**How to complete this task:** Aim for an exact copy of the listing, without any images.

**Input data:**
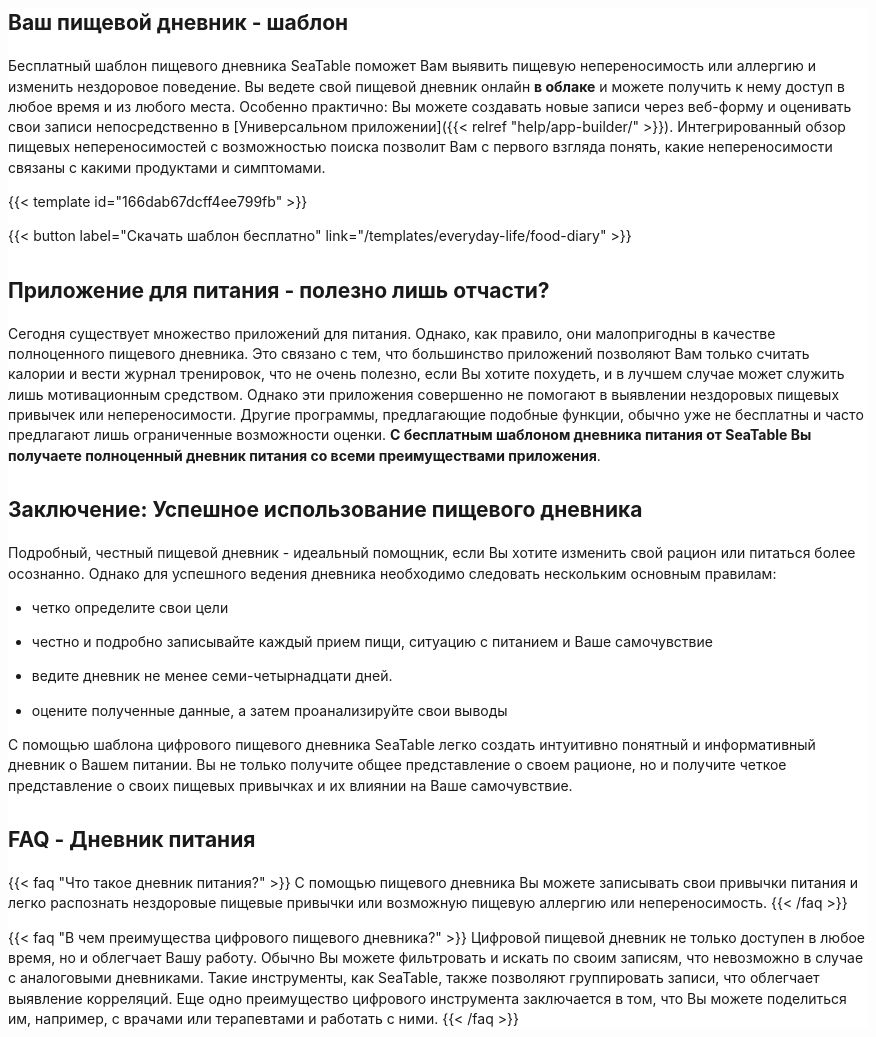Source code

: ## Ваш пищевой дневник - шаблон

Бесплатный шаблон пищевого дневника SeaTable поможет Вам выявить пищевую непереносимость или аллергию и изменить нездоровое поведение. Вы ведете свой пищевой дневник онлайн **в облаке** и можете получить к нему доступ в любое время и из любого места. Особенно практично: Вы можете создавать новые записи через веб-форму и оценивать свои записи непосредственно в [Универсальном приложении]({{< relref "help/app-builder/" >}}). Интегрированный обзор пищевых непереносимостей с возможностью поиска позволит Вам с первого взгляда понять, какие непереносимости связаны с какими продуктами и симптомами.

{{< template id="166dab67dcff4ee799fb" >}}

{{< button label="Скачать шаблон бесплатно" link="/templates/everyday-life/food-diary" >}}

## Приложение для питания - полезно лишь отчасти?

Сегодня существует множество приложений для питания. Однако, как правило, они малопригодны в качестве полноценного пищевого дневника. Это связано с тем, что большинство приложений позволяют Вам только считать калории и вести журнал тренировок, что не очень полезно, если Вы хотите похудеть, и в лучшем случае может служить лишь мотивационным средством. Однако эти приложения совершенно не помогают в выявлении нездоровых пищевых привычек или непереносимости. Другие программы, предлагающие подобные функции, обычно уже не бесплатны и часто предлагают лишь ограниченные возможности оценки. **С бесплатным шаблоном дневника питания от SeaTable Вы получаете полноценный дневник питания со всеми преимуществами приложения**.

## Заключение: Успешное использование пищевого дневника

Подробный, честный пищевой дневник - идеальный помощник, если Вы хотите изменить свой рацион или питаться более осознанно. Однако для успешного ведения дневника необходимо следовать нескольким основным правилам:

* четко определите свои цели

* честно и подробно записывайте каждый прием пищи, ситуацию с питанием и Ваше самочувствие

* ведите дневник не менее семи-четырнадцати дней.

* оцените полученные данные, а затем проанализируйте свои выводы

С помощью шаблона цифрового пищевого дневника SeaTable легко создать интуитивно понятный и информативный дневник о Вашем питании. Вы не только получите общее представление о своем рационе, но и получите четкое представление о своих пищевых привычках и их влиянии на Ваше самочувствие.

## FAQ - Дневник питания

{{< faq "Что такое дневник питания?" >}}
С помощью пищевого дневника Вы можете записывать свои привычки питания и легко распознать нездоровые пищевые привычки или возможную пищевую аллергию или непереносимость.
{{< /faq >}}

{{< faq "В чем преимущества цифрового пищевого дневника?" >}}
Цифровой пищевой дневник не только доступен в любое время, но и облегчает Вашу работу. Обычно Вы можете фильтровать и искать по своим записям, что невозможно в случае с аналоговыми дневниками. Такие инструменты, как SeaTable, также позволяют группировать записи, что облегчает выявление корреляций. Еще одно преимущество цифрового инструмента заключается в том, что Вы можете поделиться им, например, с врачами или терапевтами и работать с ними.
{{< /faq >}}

**Response for this exercise:**
Source code

: ## Ваш пищевой дневник - шаблон

Бесплатный шаблон пищевого дневника SeaTable поможет Вам выявить пищевую непереносимость или аллергию и изменить нездоровое поведение. Вы ведете свой пищевой дневник онлайн **в облаке** и можете получить к нему доступ в любое время и из любого места. Особенно практично: Вы можете создавать новые записи через веб-форму и оценивать свои записи непосредственно в [Универсальном приложении]({{< relref "help/app-builder/" >}}). Интегрированный обзор пищевых непереносимостей с возможностью поиска позволит Вам с первого взгляда понять, какие непереносимости связаны с какими продуктами и симптомами.

{{< template id="166dab67dcff4ee799fb" >}}

{{< button label="Скачать шаблон бесплатно" link="/templates/everyday-life/food-diary" >}}

## Приложение для питания - полезно лишь отчасти?

Сегодня существует множество приложений для питания. Однако, как правило, они малопригодны в качестве полноценного пищевого дневника. Это связано с тем, что большинство приложений позволяют Вам только считать калории и вести журнал тренировок, что не очень полезно, если Вы хотите похудеть, и в лучшем случае может служить лишь мотивационным средством. Однако эти приложения совершенно не помогают в выявлении нездоровых пищевых привычек или непереносимости. Другие программы, предлагающие подобные функции, обычно уже не бесплатны и часто предлагают лишь ограниченные возможности оценки. **С бесплатным шаблоном дневника питания от SeaTable Вы получаете полноценный дневник питания со всеми преимуществами приложения**.

## Заключение: Успешное использование пищевого дневника

Подробный, честный пищевой дневник - идеальный помощник, если Вы хотите изменить свой рацион или питаться более осознанно. Однако для успешного ведения дневника необходимо следовать нескольким основным правилам:

* четко определите свои цели

* честно и подробно записывайте каждый прием пищи, ситуацию с питанием и Ваше самочувствие

* ведите дневник не менее семи-четырнадцати дней.

* оцените полученные данные, а затем проанализируйте свои выводы

С помощью шаблона цифрового пищевого дневника SeaTable легко создать интуитивно понятный и информативный дневник о Вашем питании. Вы не только получите общее представление о своем рационе, но и получите четкое представление о своих пищевых привычках и их влиянии на Ваше самочувствие.

## FAQ - Дневник питания

{{< faq "Что такое дневник питания?" >}}
С помощью пищевого дневника Вы можете записывать свои привычки питания и легко распознать нездоровые пищевые привычки или возможную пищевую аллергию или непереносимость.
{{< /faq >}}

{{< faq "В чем преимущества цифрового пищевого дневника?" >}}
Цифровой пищевой дневник не только доступен в любое время, но и облегчает Вашу работу. Обычно Вы можете фильтровать и искать по своим записям, что невозможно в случае с аналоговыми дневниками. Такие инструменты, как SeaTable, также позволяют группировать записи, что облегчает выявление корреляций. Еще одно преимущество цифрового инструмента заключается в том, что Вы можете поделиться им, например, с врачами или терапевтами и работать с ними.
{{< /faq >}}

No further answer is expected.